Sunday, December 12, 2010

Day trip . . .

. . . to Vomero

My efforts to learn italiano are being hindered by the lack of opportunity to practice. Classwork and homework just are not enough. So, when our instructor organized a field trip to the Certosa e Museo di San Martino in Vomero, I decided to tag along.

No, this is not the entrance to the museum. Because Vomero's streets have the layout of a plate of spaghetti, and the width of a Smartcar, I decided to take the Metro from the NATO compound. I parked my car securely inside the gate, behind the two Italian guards sitting on their version of a Bradley mounted with a fairly large machine gun. This is the first part of the path from NATO to the Metro station. Inviting, innit?

When I arrived at Montesanto station, at the bottom of Vomero hill, I was greeted by proof positive of Naples' current garbage crisis.

How competent are you at parallel parking? It's an art in Napoli, and people take no prisoners. If there is a spot with 2" of clearance on each end, someone will park a car there. They primarily park by sound, and bumpers are well used - if present at all.

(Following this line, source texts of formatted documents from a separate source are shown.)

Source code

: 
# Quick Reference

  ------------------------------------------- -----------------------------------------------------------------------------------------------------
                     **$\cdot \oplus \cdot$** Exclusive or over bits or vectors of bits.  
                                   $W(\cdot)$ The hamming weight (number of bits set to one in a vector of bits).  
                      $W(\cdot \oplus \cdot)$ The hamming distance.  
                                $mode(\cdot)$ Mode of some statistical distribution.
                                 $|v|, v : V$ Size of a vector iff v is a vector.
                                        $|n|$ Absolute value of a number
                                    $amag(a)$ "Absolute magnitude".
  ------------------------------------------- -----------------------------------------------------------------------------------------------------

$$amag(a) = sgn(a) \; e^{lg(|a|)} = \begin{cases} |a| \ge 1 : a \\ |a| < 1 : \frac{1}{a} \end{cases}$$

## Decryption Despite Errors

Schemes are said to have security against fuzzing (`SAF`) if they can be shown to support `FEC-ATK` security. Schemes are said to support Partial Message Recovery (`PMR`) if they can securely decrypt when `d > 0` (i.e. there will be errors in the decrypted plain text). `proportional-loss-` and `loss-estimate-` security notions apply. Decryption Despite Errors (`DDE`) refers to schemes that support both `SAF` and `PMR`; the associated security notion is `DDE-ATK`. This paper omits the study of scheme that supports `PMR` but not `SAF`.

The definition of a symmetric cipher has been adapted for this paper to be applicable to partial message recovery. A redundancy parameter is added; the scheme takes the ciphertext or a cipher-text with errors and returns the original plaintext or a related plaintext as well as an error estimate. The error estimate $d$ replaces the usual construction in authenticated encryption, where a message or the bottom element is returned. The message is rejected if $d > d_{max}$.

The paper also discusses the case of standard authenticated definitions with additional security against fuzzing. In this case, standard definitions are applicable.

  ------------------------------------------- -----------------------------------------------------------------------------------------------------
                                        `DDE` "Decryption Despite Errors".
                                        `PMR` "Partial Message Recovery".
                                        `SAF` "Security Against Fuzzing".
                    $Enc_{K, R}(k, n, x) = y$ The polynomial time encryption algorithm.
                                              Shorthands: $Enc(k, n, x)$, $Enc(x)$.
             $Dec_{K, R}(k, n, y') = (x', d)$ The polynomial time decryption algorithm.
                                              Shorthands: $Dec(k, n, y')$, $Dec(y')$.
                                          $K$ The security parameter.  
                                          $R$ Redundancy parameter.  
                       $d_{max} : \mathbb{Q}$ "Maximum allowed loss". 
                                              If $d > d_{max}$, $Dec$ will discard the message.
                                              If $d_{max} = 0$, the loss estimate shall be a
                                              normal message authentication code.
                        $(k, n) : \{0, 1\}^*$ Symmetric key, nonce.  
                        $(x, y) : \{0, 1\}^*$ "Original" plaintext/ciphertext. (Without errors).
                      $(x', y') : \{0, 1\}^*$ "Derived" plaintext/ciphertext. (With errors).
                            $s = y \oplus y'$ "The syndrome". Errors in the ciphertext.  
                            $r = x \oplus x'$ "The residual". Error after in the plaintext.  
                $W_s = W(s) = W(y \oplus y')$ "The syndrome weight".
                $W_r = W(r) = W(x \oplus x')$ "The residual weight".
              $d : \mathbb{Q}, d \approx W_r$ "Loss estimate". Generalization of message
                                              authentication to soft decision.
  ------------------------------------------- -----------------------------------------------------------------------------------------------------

This is the cloister inside the church. It isn't an abbey in the common sense of the word. A Carthusian Charterhouse is essentially a community of hermits. Each house is headed by a prior and is populated by choir monks and lay brothers. This cloister is also a cemetery. Those globes on the fence are carved stone skulls, but the graves are not marked.

The sanctuary of the church is an amazing example of tireless, patient craftsmanship. The floor, columns, steps, and partitions are all marble, and are shaped as a master woodworker would execute joinery. The amount of time required to do this magnificent work is simply beyond comprehension.

Then, there's the view from the plaza outside the museum, with Vesuvio overlooking all. Bellissimo!

Napoli is sometimes called "A pretty girl with dirty feet." Today, I saw the dirty feet, but the pretty girl was still enchanting.